• [Job item]: Reproduce every one of the following items word for word, line by line.

• [Supplied material]:
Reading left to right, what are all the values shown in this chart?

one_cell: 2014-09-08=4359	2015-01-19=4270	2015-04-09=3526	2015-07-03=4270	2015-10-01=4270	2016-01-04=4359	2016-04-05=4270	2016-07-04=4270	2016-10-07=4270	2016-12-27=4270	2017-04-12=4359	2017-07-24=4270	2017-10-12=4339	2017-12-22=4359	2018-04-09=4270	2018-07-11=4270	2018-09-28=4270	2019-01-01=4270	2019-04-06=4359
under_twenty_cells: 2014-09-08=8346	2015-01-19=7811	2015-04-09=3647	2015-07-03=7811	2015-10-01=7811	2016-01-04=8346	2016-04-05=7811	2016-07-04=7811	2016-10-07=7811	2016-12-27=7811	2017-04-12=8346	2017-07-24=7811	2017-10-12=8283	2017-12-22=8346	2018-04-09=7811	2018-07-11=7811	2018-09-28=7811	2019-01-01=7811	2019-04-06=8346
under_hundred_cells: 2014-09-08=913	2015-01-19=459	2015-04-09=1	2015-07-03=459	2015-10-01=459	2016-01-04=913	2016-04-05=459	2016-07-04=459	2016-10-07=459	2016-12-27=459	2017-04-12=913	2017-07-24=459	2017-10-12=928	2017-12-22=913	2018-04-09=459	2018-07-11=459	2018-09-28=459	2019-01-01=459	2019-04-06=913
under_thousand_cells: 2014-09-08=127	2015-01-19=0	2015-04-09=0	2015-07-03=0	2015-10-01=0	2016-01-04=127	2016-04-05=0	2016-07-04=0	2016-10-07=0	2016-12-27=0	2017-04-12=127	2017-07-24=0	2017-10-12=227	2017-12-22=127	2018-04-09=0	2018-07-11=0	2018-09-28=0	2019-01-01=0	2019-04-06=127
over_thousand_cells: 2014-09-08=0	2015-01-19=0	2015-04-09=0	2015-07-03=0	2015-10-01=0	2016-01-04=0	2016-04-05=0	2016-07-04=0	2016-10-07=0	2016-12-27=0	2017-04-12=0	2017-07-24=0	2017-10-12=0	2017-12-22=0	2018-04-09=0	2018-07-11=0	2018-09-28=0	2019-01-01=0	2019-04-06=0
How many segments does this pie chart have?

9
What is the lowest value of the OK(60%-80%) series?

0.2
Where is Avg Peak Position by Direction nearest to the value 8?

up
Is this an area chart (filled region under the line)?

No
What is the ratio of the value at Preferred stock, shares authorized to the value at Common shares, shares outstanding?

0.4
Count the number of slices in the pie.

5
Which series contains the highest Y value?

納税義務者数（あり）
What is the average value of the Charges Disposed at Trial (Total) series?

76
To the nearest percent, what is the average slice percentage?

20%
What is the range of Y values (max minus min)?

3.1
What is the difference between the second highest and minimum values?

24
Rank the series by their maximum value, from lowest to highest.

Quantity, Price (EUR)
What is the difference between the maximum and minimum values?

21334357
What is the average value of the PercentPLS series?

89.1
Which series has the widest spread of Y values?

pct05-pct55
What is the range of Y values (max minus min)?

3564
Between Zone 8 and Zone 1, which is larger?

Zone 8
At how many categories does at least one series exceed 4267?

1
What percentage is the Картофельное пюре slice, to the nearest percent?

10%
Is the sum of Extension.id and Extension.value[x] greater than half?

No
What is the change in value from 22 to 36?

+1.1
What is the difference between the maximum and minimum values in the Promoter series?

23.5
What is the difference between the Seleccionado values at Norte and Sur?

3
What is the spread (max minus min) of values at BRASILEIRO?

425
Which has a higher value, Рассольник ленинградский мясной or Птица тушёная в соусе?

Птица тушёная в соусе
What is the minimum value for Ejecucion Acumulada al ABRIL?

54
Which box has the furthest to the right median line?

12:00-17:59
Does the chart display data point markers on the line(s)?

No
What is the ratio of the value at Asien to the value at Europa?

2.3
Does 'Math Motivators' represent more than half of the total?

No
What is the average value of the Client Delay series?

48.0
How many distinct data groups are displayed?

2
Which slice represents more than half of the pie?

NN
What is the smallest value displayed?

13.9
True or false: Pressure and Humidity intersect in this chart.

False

• [Reply]:
Reading left to right, what are all the values shown in this chart?

one_cell: 2014-09-08=4359	2015-01-19=4270	2015-04-09=3526	2015-07-03=4270	2015-10-01=4270	2016-01-04=4359	2016-04-05=4270	2016-07-04=4270	2016-10-07=4270	2016-12-27=4270	2017-04-12=4359	2017-07-24=4270	2017-10-12=4339	2017-12-22=4359	2018-04-09=4270	2018-07-11=4270	2018-09-28=4270	2019-01-01=4270	2019-04-06=4359
under_twenty_cells: 2014-09-08=8346	2015-01-19=7811	2015-04-09=3647	2015-07-03=7811	2015-10-01=7811	2016-01-04=8346	2016-04-05=7811	2016-07-04=7811	2016-10-07=7811	2016-12-27=7811	2017-04-12=8346	2017-07-24=7811	2017-10-12=8283	2017-12-22=8346	2018-04-09=7811	2018-07-11=7811	2018-09-28=7811	2019-01-01=7811	2019-04-06=8346
under_hundred_cells: 2014-09-08=913	2015-01-19=459	2015-04-09=1	2015-07-03=459	2015-10-01=459	2016-01-04=913	2016-04-05=459	2016-07-04=459	2016-10-07=459	2016-12-27=459	2017-04-12=913	2017-07-24=459	2017-10-12=928	2017-12-22=913	2018-04-09=459	2018-07-11=459	2018-09-28=459	2019-01-01=459	2019-04-06=913
under_thousand_cells: 2014-09-08=127	2015-01-19=0	2015-04-09=0	2015-07-03=0	2015-10-01=0	2016-01-04=127	2016-04-05=0	2016-07-04=0	2016-10-07=0	2016-12-27=0	2017-04-12=127	2017-07-24=0	2017-10-12=227	2017-12-22=127	2018-04-09=0	2018-07-11=0	2018-09-28=0	2019-01-01=0	2019-04-06=127
over_thousand_cells: 2014-09-08=0	2015-01-19=0	2015-04-09=0	2015-07-03=0	2015-10-01=0	2016-01-04=0	2016-04-05=0	2016-07-04=0	2016-10-07=0	2016-12-27=0	2017-04-12=0	2017-07-24=0	2017-10-12=0	2017-12-22=0	2018-04-09=0	2018-07-11=0	2018-09-28=0	2019-01-01=0	2019-04-06=0
How many segments does this pie chart have?

9
What is the lowest value of the OK(60%-80%) series?

0.2
Where is Avg Peak Position by Direction nearest to the value 8?

up
Is this an area chart (filled region under the line)?

No
What is the ratio of the value at Preferred stock, shares authorized to the value at Common shares, shares outstanding?

0.4
Count the number of slices in the pie.

5
Which series contains the highest Y value?

納税義務者数（あり）
What is the average value of the Charges Disposed at Trial (Total) series?

76
To the nearest percent, what is the average slice percentage?

20%
What is the range of Y values (max minus min)?

3.1
What is the difference between the second highest and minimum values?

24
Rank the series by their maximum value, from lowest to highest.

Quantity, Price (EUR)
What is the difference between the maximum and minimum values?

21334357
What is the average value of the PercentPLS series?

89.1
Which series has the widest spread of Y values?

pct05-pct55
What is the range of Y values (max minus min)?

3564
Between Zone 8 and Zone 1, which is larger?

Zone 8
At how many categories does at least one series exceed 4267?

1
What percentage is the Картофельное пюре slice, to the nearest percent?

10%
Is the sum of Extension.id and Extension.value[x] greater than half?

No
What is the change in value from 22 to 36?

+1.1
What is the difference between the maximum and minimum values in the Promoter series?

23.5
What is the difference between the Seleccionado values at Norte and Sur?

3
What is the spread (max minus min) of values at BRASILEIRO?

425
Which has a higher value, Рассольник ленинградский мясной or Птица тушёная в соусе?

Птица тушёная в соусе
What is the minimum value for Ejecucion Acumulada al ABRIL?

54
Which box has the furthest to the right median line?

12:00-17:59
Does the chart display data point markers on the line(s)?

No
What is the ratio of the value at Asien to the value at Europa?

2.3
Does 'Math Motivators' represent more than half of the total?

No
What is the average value of the Client Delay series?

48.0
How many distinct data groups are displayed?

2
Which slice represents more than half of the pie?

NN
What is the smallest value displayed?

13.9
True or false: Pressure and Humidity intersect in this chart.

False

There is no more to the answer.